## [REQUIRED ACTION]
Although the entries contain pictures, your copy should hold only their exact text.

── RECORDS FOR THE TASK

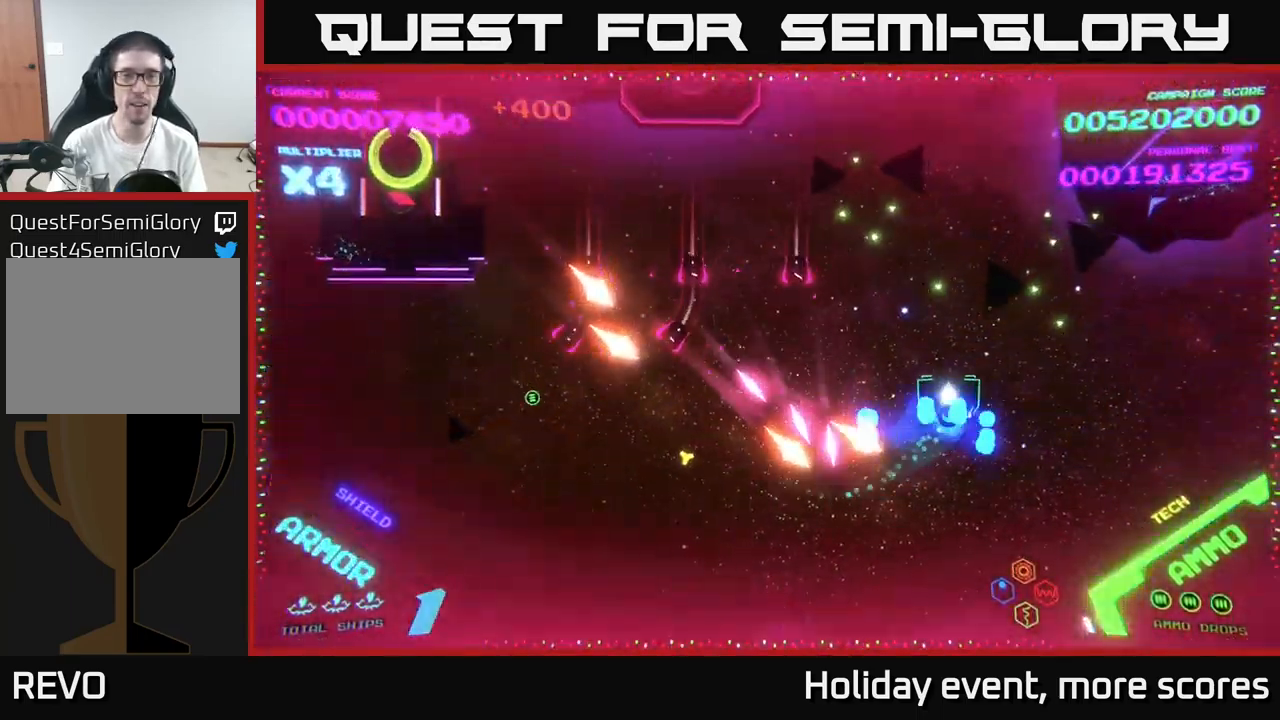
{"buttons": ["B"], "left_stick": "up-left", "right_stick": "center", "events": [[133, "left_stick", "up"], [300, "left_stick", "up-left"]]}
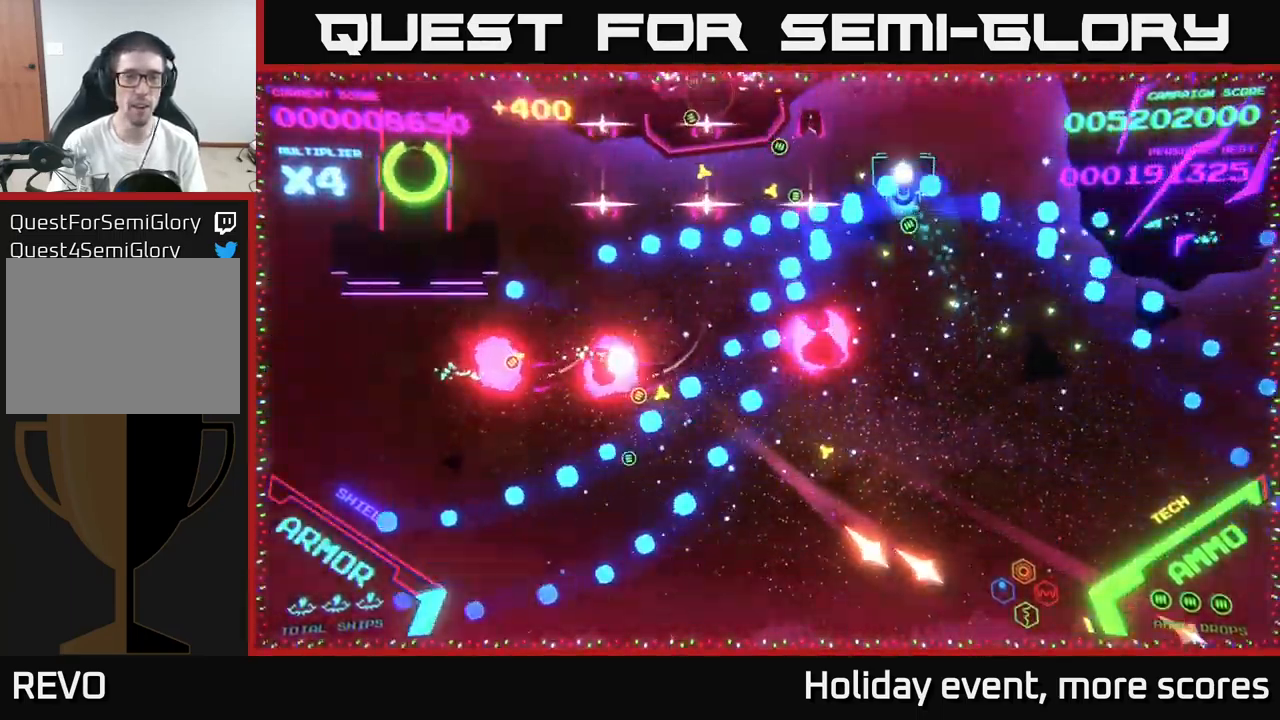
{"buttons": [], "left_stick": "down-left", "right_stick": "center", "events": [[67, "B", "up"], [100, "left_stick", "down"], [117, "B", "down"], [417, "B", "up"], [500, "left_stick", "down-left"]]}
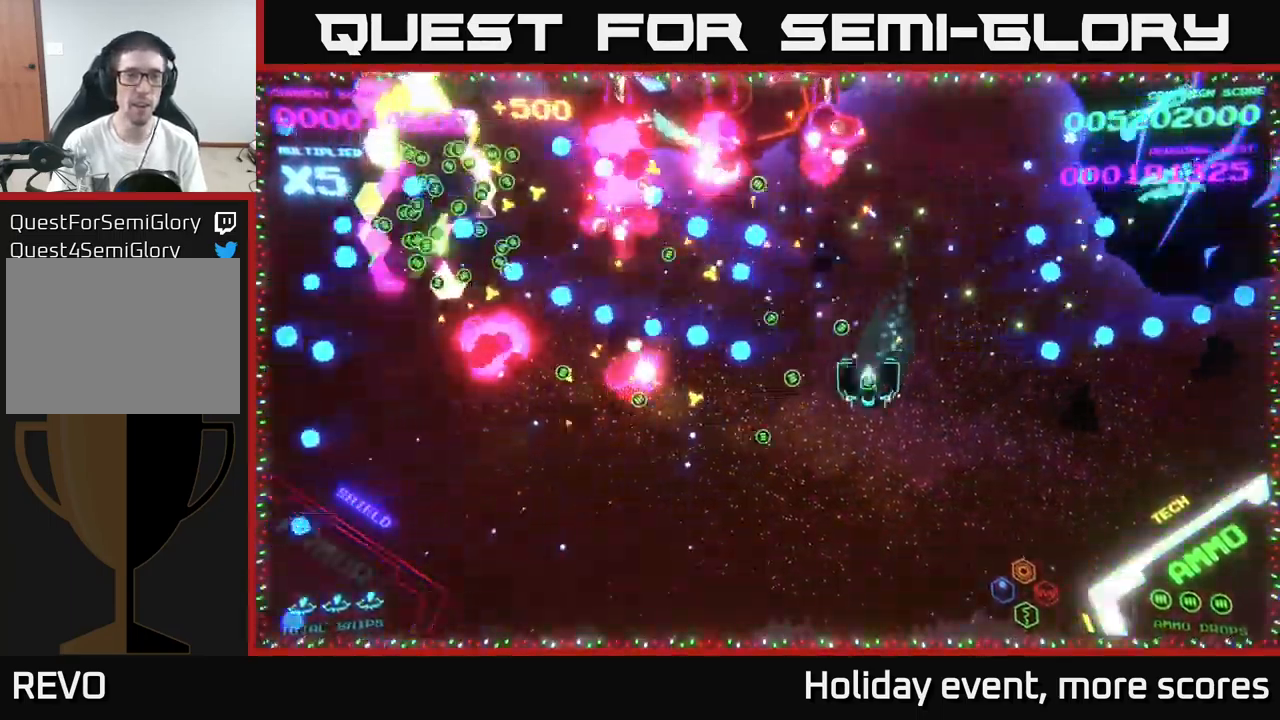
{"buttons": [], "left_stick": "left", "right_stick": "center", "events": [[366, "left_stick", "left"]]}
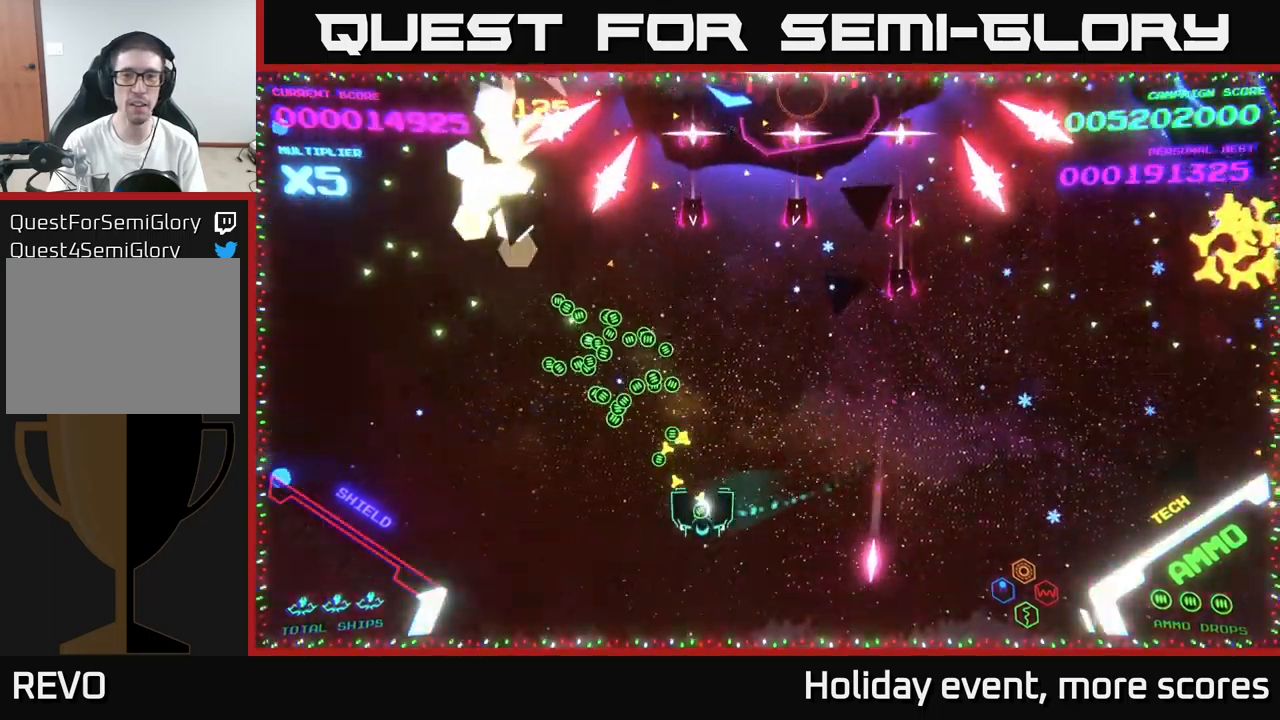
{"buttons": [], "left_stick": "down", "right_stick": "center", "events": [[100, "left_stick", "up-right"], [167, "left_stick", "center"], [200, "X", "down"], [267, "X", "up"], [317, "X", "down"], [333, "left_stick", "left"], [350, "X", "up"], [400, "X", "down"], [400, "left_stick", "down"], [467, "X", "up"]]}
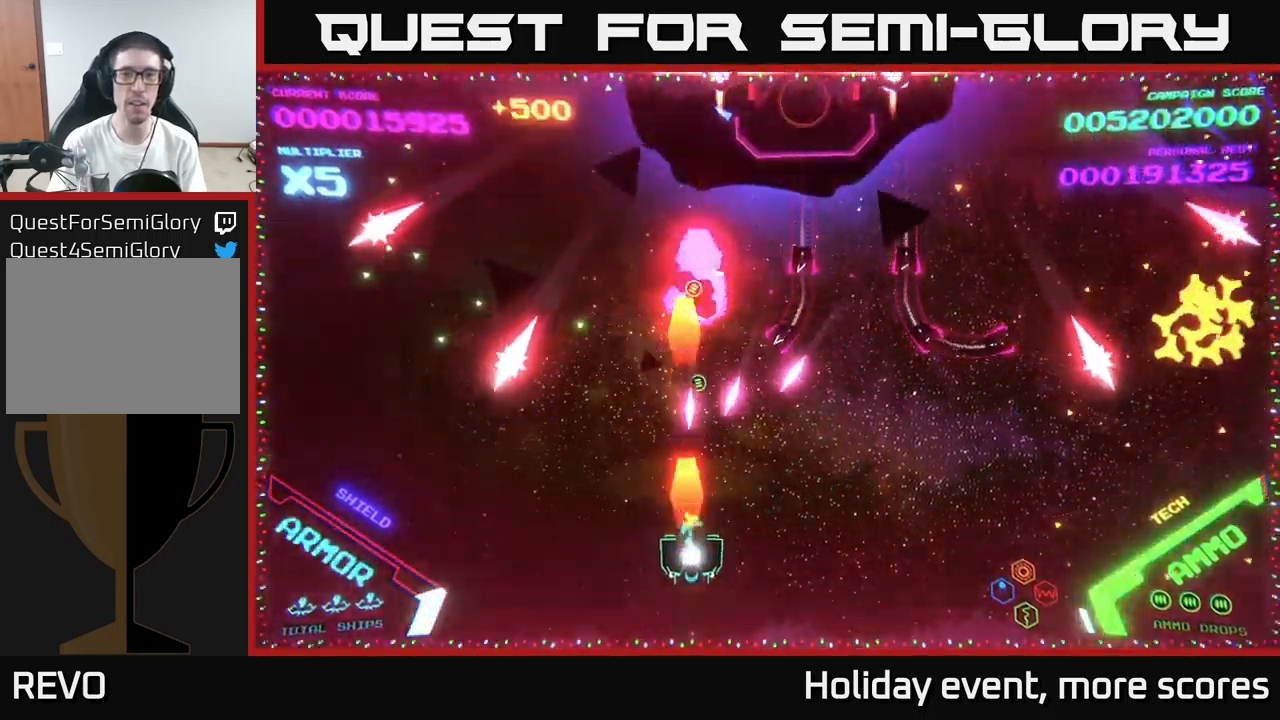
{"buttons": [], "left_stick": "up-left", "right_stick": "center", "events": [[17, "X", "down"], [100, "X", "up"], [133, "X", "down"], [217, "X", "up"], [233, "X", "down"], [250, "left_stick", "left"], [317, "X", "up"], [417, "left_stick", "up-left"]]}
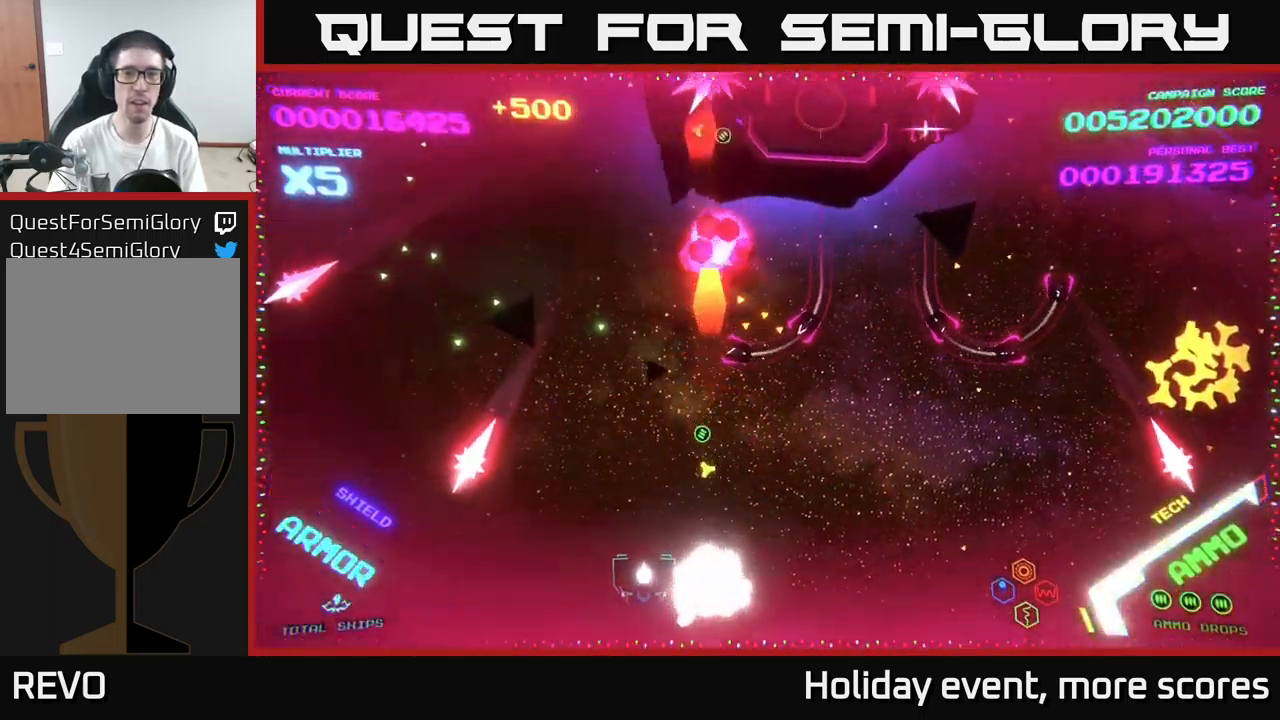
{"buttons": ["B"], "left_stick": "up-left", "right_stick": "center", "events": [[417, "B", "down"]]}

────

## [PROBLEM SOLUTION]
{"buttons": ["B"], "left_stick": "up-left", "right_stick": "center", "events": [[133, "left_stick", "up"], [300, "left_stick", "up-left"]]}
{"buttons": [], "left_stick": "down-left", "right_stick": "center", "events": [[67, "B", "up"], [100, "left_stick", "down"], [117, "B", "down"], [417, "B", "up"], [500, "left_stick", "down-left"]]}
{"buttons": [], "left_stick": "left", "right_stick": "center", "events": [[366, "left_stick", "left"]]}
{"buttons": [], "left_stick": "down", "right_stick": "center", "events": [[100, "left_stick", "up-right"], [167, "left_stick", "center"], [200, "X", "down"], [267, "X", "up"], [317, "X", "down"], [333, "left_stick", "left"], [350, "X", "up"], [400, "X", "down"], [400, "left_stick", "down"], [467, "X", "up"]]}
{"buttons": [], "left_stick": "up-left", "right_stick": "center", "events": [[17, "X", "down"], [100, "X", "up"], [133, "X", "down"], [217, "X", "up"], [233, "X", "down"], [250, "left_stick", "left"], [317, "X", "up"], [417, "left_stick", "up-left"]]}
{"buttons": ["B"], "left_stick": "up-left", "right_stick": "center", "events": [[417, "B", "down"]]}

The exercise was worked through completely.